• [GIVEN RECORDS]
———
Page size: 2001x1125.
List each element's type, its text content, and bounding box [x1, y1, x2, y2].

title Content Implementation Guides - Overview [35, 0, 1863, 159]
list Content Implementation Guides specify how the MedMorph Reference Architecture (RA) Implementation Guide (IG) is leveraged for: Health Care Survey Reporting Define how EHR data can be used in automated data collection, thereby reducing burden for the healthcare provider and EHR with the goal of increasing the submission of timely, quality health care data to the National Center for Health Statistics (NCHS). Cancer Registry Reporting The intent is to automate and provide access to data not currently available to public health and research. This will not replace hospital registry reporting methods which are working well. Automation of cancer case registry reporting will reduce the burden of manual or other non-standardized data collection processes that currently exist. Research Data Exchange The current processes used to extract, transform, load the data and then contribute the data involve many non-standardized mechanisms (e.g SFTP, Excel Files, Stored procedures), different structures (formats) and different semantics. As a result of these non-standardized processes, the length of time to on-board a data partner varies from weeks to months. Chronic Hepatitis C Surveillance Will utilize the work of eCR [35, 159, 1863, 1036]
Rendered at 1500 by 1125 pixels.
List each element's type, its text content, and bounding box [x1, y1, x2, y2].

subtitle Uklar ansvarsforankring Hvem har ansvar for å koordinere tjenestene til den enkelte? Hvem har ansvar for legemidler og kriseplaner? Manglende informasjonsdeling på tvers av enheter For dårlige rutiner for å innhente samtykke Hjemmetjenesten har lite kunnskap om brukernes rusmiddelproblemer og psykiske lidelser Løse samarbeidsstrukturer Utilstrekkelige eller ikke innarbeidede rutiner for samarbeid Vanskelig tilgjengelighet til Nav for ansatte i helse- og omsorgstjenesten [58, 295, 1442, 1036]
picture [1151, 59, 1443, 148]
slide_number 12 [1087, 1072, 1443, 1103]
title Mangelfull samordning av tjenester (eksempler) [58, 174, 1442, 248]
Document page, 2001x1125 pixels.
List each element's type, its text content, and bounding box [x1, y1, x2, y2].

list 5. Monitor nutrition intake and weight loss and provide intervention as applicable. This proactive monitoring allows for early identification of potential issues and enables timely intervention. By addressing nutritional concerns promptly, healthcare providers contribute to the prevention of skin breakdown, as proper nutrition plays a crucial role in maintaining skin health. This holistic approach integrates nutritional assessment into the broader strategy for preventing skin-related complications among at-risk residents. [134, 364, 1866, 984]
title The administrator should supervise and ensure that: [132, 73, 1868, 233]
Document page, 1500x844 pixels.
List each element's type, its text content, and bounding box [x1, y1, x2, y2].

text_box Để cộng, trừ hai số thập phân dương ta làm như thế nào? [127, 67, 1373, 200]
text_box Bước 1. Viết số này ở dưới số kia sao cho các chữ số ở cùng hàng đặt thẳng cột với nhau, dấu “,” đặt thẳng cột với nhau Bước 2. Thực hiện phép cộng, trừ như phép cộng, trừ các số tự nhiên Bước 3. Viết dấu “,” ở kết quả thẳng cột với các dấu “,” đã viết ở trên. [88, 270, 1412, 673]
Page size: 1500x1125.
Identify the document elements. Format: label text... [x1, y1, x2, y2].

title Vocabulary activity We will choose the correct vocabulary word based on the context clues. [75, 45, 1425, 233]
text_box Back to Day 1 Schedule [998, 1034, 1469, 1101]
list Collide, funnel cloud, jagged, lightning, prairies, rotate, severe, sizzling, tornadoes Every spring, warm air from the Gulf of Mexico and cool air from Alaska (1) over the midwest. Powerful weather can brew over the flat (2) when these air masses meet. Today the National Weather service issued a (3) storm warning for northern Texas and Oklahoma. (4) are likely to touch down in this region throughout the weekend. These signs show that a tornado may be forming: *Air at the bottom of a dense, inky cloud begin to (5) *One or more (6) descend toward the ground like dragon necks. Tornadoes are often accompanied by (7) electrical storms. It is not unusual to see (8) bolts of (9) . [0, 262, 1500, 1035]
———
• [TASK PROMPT] With "size" as the string to match, show every line of the entries above that has it.

• [SOLUTION TO THE PROBLEM]
Page size: 2001x1125.
Page size: 1500x1125.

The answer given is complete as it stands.